Jones continues, “But one of the things that we talked about combating is once you learn how to swim, you never forget. So I encourage ladies to put their hair in braids, get in the water and learn to swim, and then you can do whatever you want. It takes about two weeks to learn how to swim, but swimming is a skill that lasts a lifetime and can literally save your life.”

Jones is also focused on making sure two of the people he’s closest to learn how to swim — his mother and his nearly 4-year-old son, Ayven.

“My dad knew how to swim, but my mom did not, and she’s still actively trying to combat her fears,” he says. “But she’s facing that fear. It can bring her to tears at times, but once she actually gets in the water, she crushes it every time. It’s just getting the consistency with that lady is the hard part.”

With Ayven, Jones is taking his own advice and enrolling his son in swimming lessons even though he is more than qualified to get his kid up to speed in the pool.

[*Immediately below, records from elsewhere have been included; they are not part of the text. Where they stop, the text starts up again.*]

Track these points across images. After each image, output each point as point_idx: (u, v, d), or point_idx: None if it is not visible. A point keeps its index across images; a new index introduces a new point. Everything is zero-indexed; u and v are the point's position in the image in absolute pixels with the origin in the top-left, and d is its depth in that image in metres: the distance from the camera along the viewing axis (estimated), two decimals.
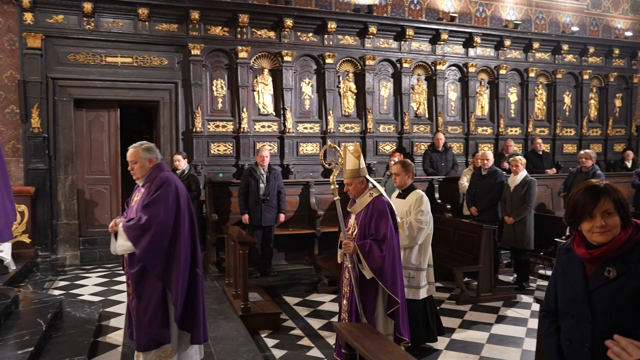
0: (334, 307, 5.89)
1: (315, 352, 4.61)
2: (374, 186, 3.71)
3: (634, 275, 1.85)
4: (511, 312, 5.71)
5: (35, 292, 5.77)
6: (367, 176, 3.74)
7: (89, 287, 6.62)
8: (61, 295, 5.72)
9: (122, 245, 3.46)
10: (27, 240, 7.03)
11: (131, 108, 9.68)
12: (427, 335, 4.63)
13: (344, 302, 3.72)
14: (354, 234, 3.65)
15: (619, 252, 1.88)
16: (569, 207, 1.98)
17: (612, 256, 1.89)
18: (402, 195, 4.64)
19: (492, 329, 5.20)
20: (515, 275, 6.95)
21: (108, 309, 5.66)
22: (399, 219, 3.71)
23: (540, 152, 9.91)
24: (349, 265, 3.56)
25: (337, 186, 3.73)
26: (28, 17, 7.58)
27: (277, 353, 4.56)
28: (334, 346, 4.12)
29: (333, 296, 6.31)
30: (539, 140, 10.04)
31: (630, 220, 1.92)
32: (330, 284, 6.61)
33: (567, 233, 6.01)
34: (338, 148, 3.89)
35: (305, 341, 4.86)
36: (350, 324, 3.36)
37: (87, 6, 7.70)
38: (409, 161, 4.77)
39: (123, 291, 6.40)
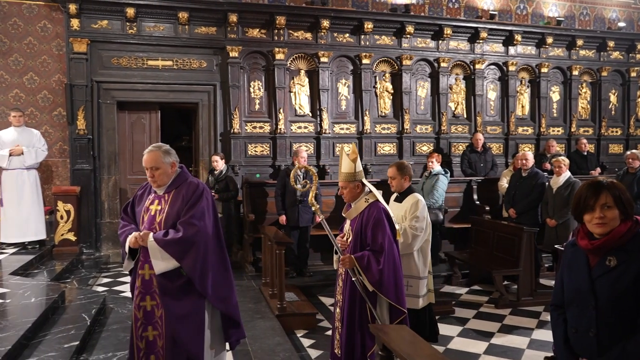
0: None
1: None
2: (370, 191, 3.55)
3: (633, 263, 2.00)
4: None
5: (80, 288, 5.97)
6: (364, 180, 3.58)
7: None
8: (104, 292, 5.91)
9: (163, 264, 3.02)
10: (73, 238, 7.27)
11: (171, 110, 9.90)
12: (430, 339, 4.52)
13: (337, 310, 3.62)
14: (349, 240, 3.53)
15: (619, 242, 2.04)
16: (574, 201, 2.16)
17: (613, 247, 2.05)
18: (399, 198, 4.48)
19: (533, 334, 5.06)
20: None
21: None
22: (397, 226, 3.55)
23: (585, 153, 9.58)
24: (343, 274, 3.50)
25: (318, 206, 3.77)
26: (75, 23, 7.86)
27: (313, 353, 4.57)
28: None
29: None
30: (584, 141, 9.71)
31: (631, 215, 2.07)
32: None
33: None
34: (311, 169, 3.92)
35: None
36: (387, 325, 3.32)
37: (130, 11, 7.93)
38: (406, 163, 4.62)
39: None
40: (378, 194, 3.55)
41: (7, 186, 6.81)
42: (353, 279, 3.37)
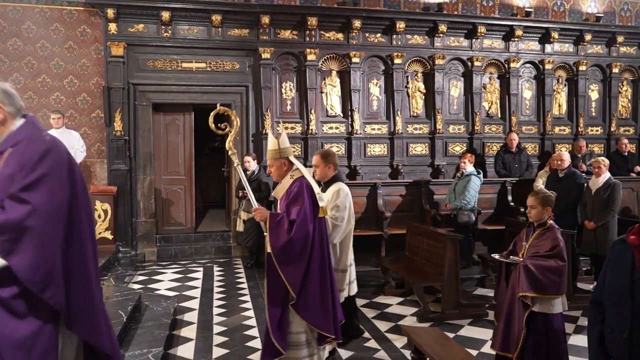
0: (402, 310, 5.83)
1: (382, 354, 4.57)
2: (297, 168, 3.42)
3: None
4: None
5: (117, 285, 6.13)
6: (291, 157, 3.45)
7: (165, 282, 6.95)
8: (140, 289, 6.03)
9: None
10: (110, 237, 7.48)
11: (204, 111, 10.04)
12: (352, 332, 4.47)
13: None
14: None
15: None
16: None
17: None
18: (324, 188, 4.29)
19: (571, 340, 4.92)
20: (595, 284, 6.54)
21: (182, 304, 5.91)
22: (321, 203, 3.31)
23: (625, 153, 9.26)
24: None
25: (235, 150, 3.63)
26: (112, 27, 8.08)
27: (344, 354, 4.56)
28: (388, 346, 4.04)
29: (400, 299, 6.24)
30: (625, 141, 9.38)
31: None
32: (397, 287, 6.54)
33: None
34: (232, 112, 3.75)
35: (372, 343, 4.84)
36: (419, 327, 3.30)
37: (165, 15, 8.10)
38: (331, 151, 4.47)
39: (196, 287, 6.67)
40: (305, 171, 3.40)
41: None
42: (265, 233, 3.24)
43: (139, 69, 8.28)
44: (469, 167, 7.14)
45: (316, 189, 3.34)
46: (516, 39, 9.59)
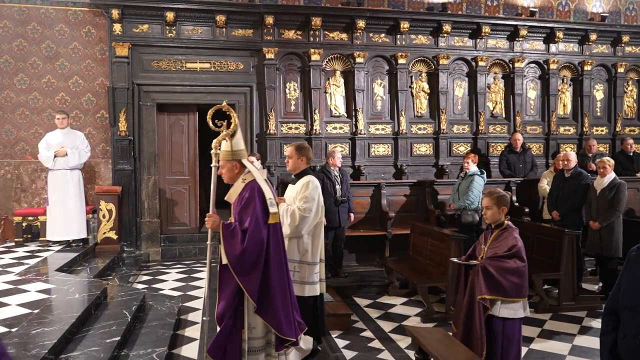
0: (405, 310, 5.82)
1: (386, 355, 4.57)
2: (249, 171, 3.31)
3: None
4: (596, 324, 5.35)
5: (121, 285, 6.15)
6: (244, 160, 3.34)
7: (169, 282, 6.97)
8: (144, 289, 6.05)
9: None
10: (114, 237, 7.50)
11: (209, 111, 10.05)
12: (315, 332, 4.25)
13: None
14: None
15: None
16: None
17: None
18: (294, 180, 4.31)
19: (575, 340, 4.91)
20: (600, 284, 6.52)
21: (187, 304, 5.92)
22: (272, 209, 3.22)
23: (631, 153, 9.19)
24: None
25: (218, 151, 3.38)
26: (117, 27, 8.11)
27: (348, 354, 4.56)
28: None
29: (404, 299, 6.23)
30: (630, 141, 9.30)
31: None
32: (401, 287, 6.54)
33: None
34: (232, 111, 3.50)
35: (376, 343, 4.84)
36: (423, 328, 3.29)
37: (170, 15, 8.11)
38: (307, 145, 4.40)
39: (200, 287, 6.68)
40: (257, 174, 3.30)
41: (52, 186, 7.07)
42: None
43: (144, 69, 8.30)
44: (472, 167, 7.12)
45: (268, 194, 3.24)
46: (521, 39, 9.57)
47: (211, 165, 3.38)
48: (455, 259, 3.86)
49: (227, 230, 3.13)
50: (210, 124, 3.48)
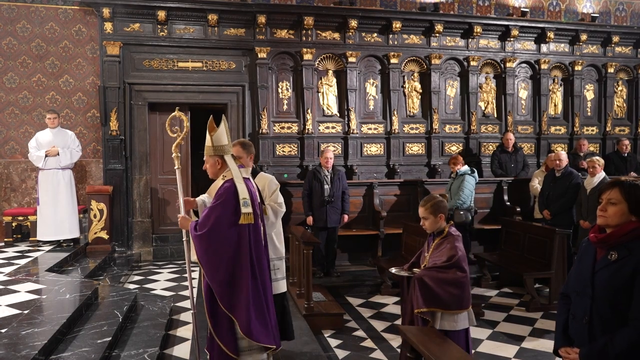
0: (398, 310, 5.82)
1: (378, 354, 4.58)
2: (229, 169, 3.24)
3: (631, 260, 2.12)
4: None
5: (113, 285, 6.11)
6: (226, 157, 3.28)
7: (161, 282, 6.94)
8: (136, 289, 6.03)
9: None
10: (106, 237, 7.46)
11: (201, 111, 10.02)
12: (285, 333, 4.17)
13: None
14: None
15: (622, 240, 2.16)
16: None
17: (617, 242, 2.18)
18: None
19: None
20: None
21: (178, 304, 5.90)
22: (244, 209, 3.15)
23: (625, 154, 9.22)
24: None
25: (179, 154, 3.65)
26: (108, 26, 8.06)
27: (340, 353, 4.57)
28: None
29: (396, 298, 6.24)
30: (626, 142, 9.30)
31: None
32: (393, 286, 6.55)
33: None
34: (184, 116, 3.71)
35: (369, 343, 4.84)
36: (416, 327, 3.29)
37: (161, 14, 8.07)
38: (249, 142, 4.28)
39: (193, 287, 6.64)
40: (236, 174, 3.21)
41: (43, 186, 7.02)
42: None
43: (135, 68, 8.26)
44: (461, 167, 7.13)
45: (243, 194, 3.15)
46: (512, 39, 9.62)
47: (175, 168, 3.58)
48: (394, 270, 3.61)
49: (193, 229, 3.19)
50: (168, 130, 3.71)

Looking back on what made him fall in love with swimming, Jones credits personal relationships with teachers and coaches, which is something he wants to provide for his son.

“Swimming is like a lot of things in life where one of the things that can really make it click for a kid is that student-teacher bond,” Jones explains. “I had a coach, Coach Brad. That was my guy. I felt comfortable with him. He was funny. He was very personable. It was a mix of play and, at the same time, learning. It was just how he taught that made me feel comfortable enough to start seeing all of the progress I was making and could still make if I kept at it.”